● **PROVIDED DATA**:
[Start of Attachment]

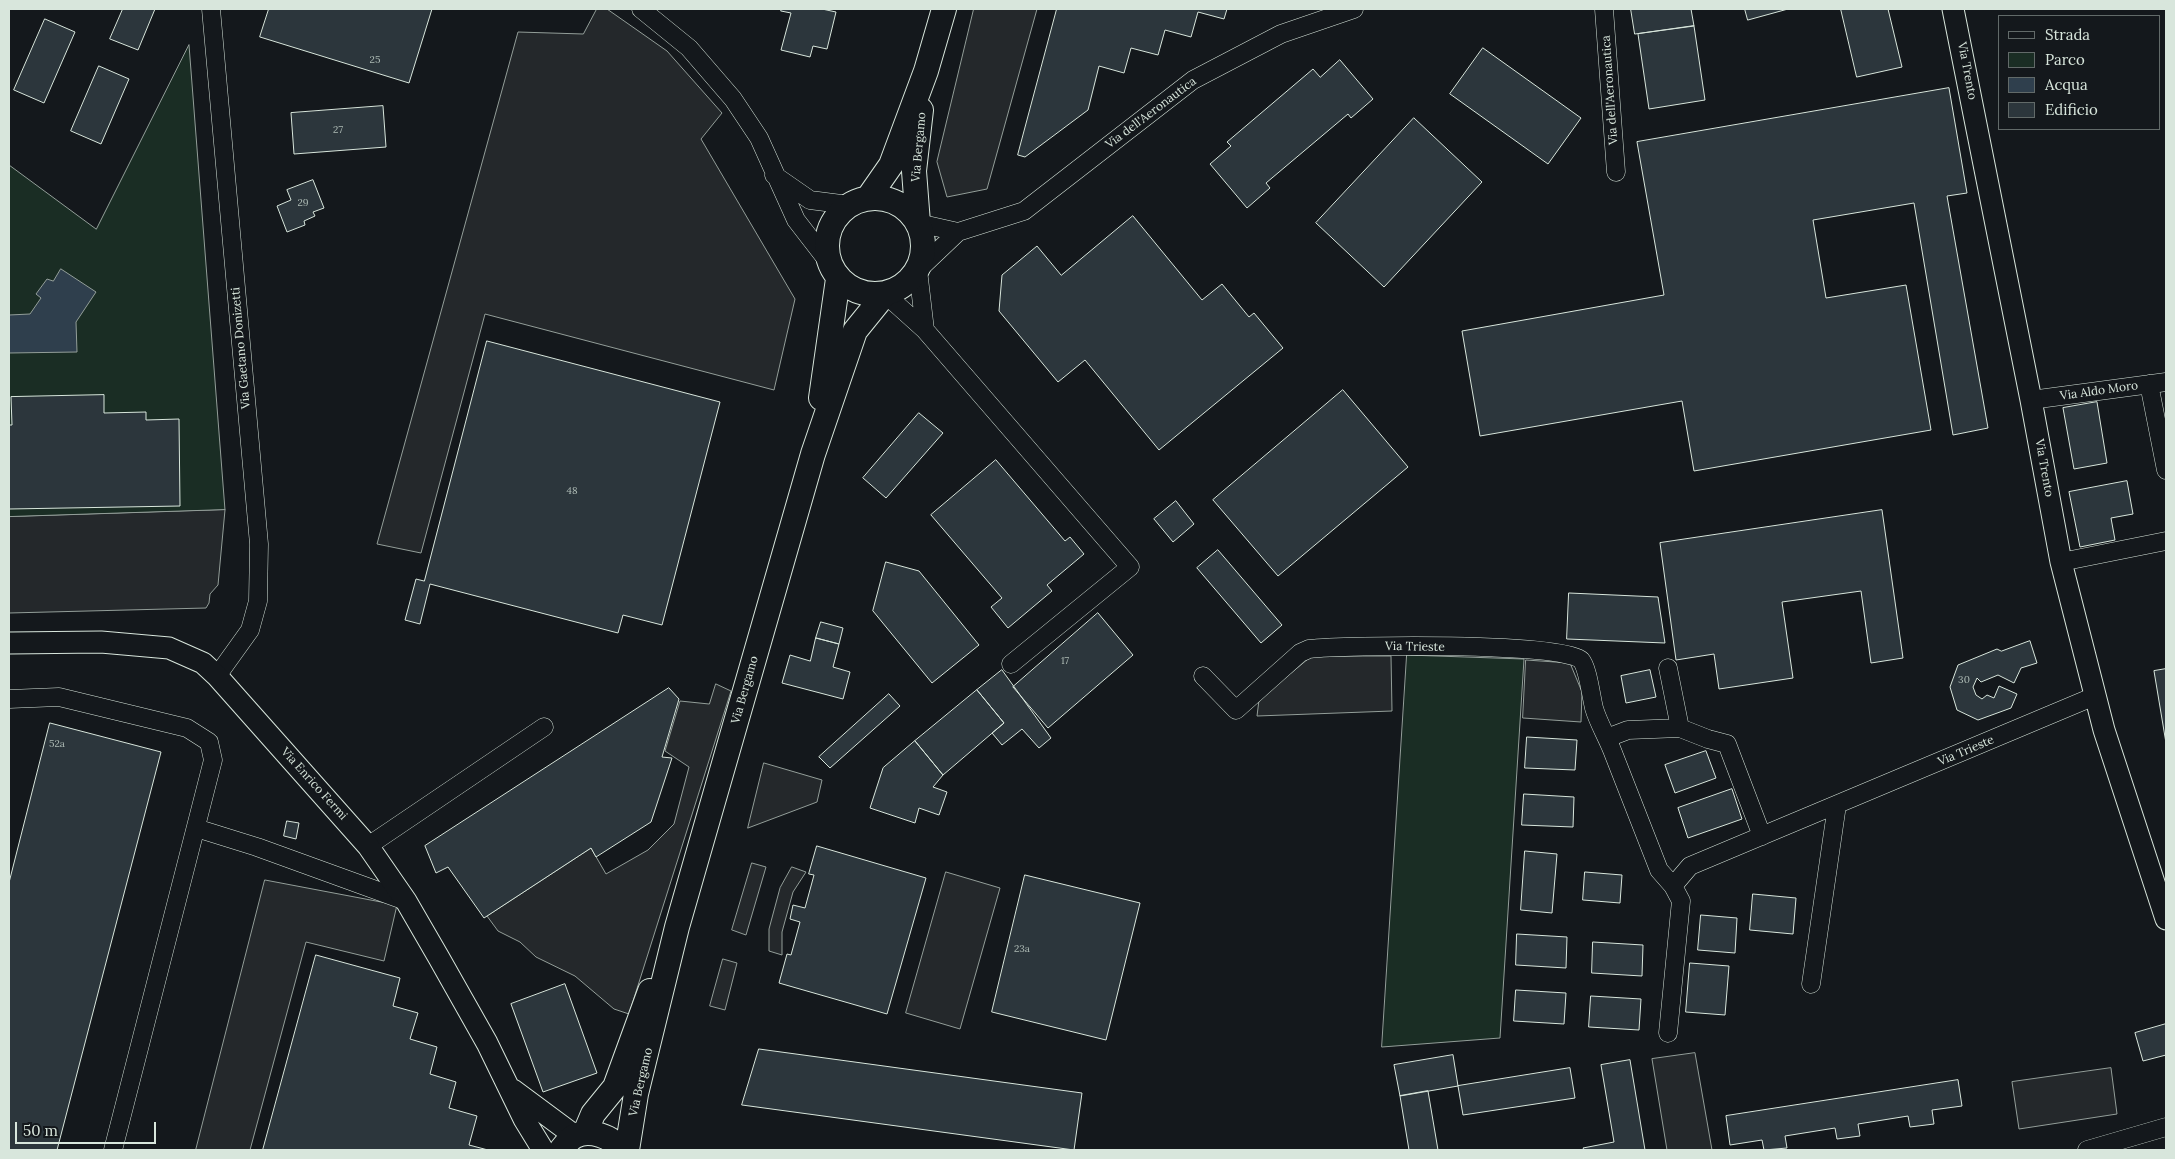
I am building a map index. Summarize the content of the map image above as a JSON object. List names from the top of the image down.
{
  "streets": {
    "main road": ["Via Bergamo"],
    "street": [
      "Via Trento",
      "Via dell'Aeronautica",
      "Via Gaetano Donizetti",
      "Via Aldo Moro",
      "Via Trieste",
      "Via Enrico Fermi"
    ]
  },
  "crossings": [
    ["Via Trento", "Via Aldo Moro"],
    ["Via Trento", "Via Trieste"],
    ["Via dell'Aeronautica", "Via Bergamo"],
    ["Via Bergamo", "Via Enrico Fermi"],
    ["Via Gaetano Donizetti", "Via Enrico Fermi"]
  ],
  "house_numbers": [
    "25",
    "27",
    "29",
    "48",
    "17",
    "30",
    "52a",
    "23a"
  ],
  "legend": [
    "Strada",
    "Parco",
    "Acqua",
    "Edificio"
  ],
  "scale_bar": "50 m"
}
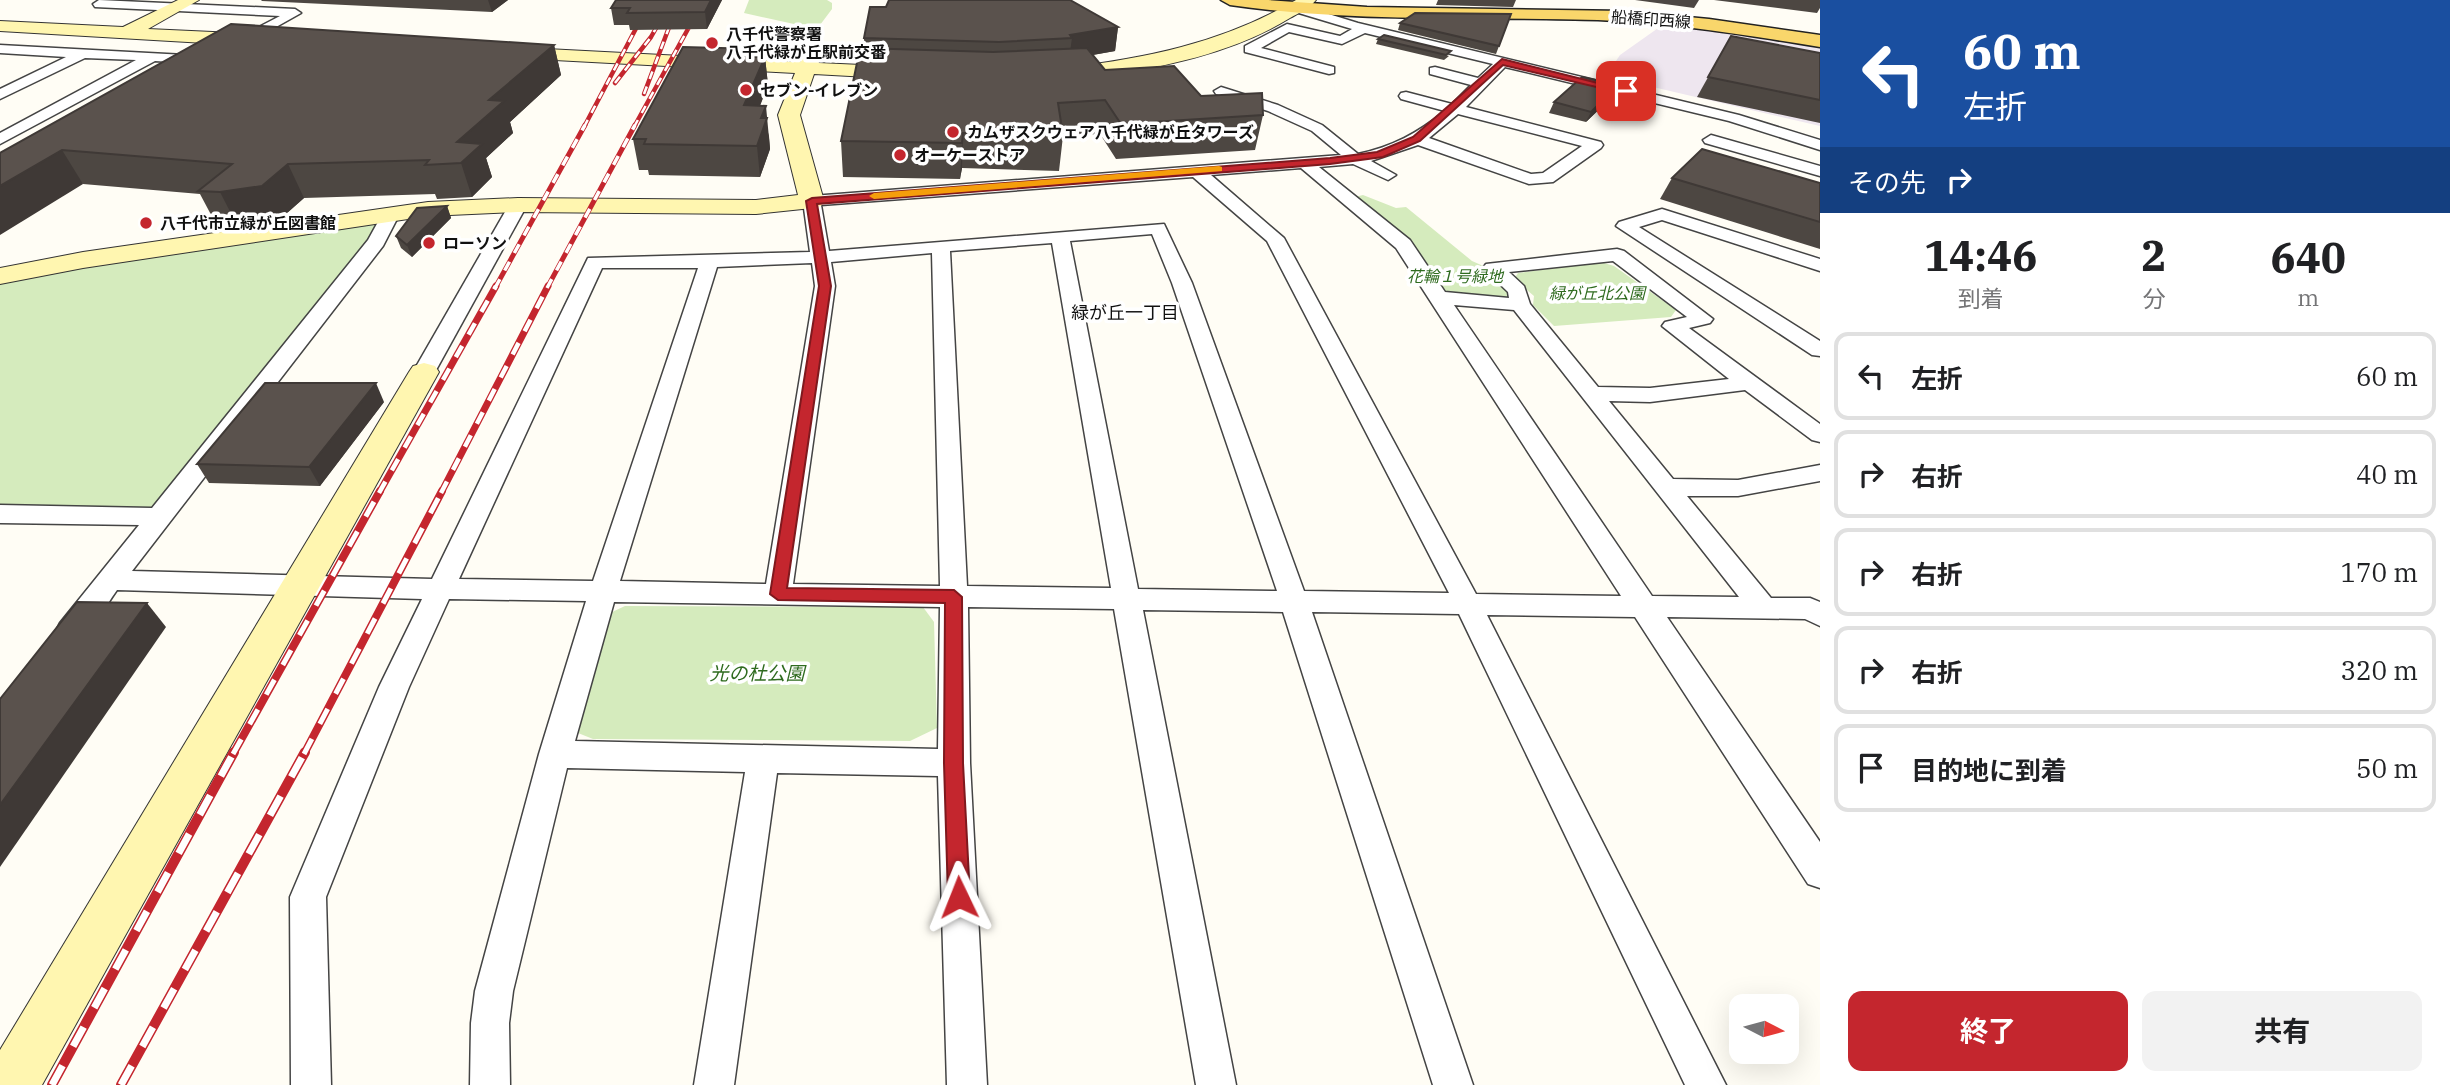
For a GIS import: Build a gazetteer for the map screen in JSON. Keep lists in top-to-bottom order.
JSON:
{
  "streets": {
    "main road": ["船橋印西線"]
  },
  "districts": ["緑が丘一丁目"],
  "parks": ["花輪１号緑地", "緑が丘北公園", "光の杜公園"],
  "places": [
    "八千代警察署 八千代緑が丘駅前交番",
    "セブン-イレブン",
    "カムザスクウェア八千代緑が丘タワーズ",
    "オーケーストア",
    "八千代市立緑が丘図書館",
    "ローソン"
  ],
  "north": "right",
  "page": {
    "turn": ["60 m", "左折"],
    "then": "その先",
    "eta": [
      "14:46",
      "到着",
      "2",
      "分",
      "640",
      "m"
    ],
    "list": [
      {
        "name": "左折",
        "value": "60 m"
      },
      {
        "name": "右折",
        "value": "40 m"
      },
      {
        "name": "右折",
        "value": "170 m"
      },
      {
        "name": "右折",
        "value": "320 m"
      },
      {
        "name": "目的地に到着",
        "value": "50 m"
      }
    ],
    "buttons": ["終了", "共有"]
  }
}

[End of Attachment]

● **TO DO**: Leaving the pictures out, write out every entry exactly.

● **REPLY**:
I am building a map index. Summarize the content of the map image above as a JSON object. List names from the top of the image down.
{
  "streets": {
    "main road": ["Via Bergamo"],
    "street": [
      "Via Trento",
      "Via dell'Aeronautica",
      "Via Gaetano Donizetti",
      "Via Aldo Moro",
      "Via Trieste",
      "Via Enrico Fermi"
    ]
  },
  "crossings": [
    ["Via Trento", "Via Aldo Moro"],
    ["Via Trento", "Via Trieste"],
    ["Via dell'Aeronautica", "Via Bergamo"],
    ["Via Bergamo", "Via Enrico Fermi"],
    ["Via Gaetano Donizetti", "Via Enrico Fermi"]
  ],
  "house_numbers": [
    "25",
    "27",
    "29",
    "48",
    "17",
    "30",
    "52a",
    "23a"
  ],
  "legend": [
    "Strada",
    "Parco",
    "Acqua",
    "Edificio"
  ],
  "scale_bar": "50 m"
}
For a GIS import: Build a gazetteer for the map screen in JSON. Keep lists in top-to-bottom order.
JSON:
{
  "streets": {
    "main road": ["船橋印西線"]
  },
  "districts": ["緑が丘一丁目"],
  "parks": ["花輪１号緑地", "緑が丘北公園", "光の杜公園"],
  "places": [
    "八千代警察署 八千代緑が丘駅前交番",
    "セブン-イレブン",
    "カムザスクウェア八千代緑が丘タワーズ",
    "オーケーストア",
    "八千代市立緑が丘図書館",
    "ローソン"
  ],
  "north": "right",
  "page": {
    "turn": ["60 m", "左折"],
    "then": "その先",
    "eta": [
      "14:46",
      "到着",
      "2",
      "分",
      "640",
      "m"
    ],
    "list": [
      {
        "name": "左折",
        "value": "60 m"
      },
      {
        "name": "右折",
        "value": "40 m"
      },
      {
        "name": "右折",
        "value": "170 m"
      },
      {
        "name": "右折",
        "value": "320 m"
      },
      {
        "name": "目的地に到着",
        "value": "50 m"
      }
    ],
    "buttons": ["終了", "共有"]
  }
}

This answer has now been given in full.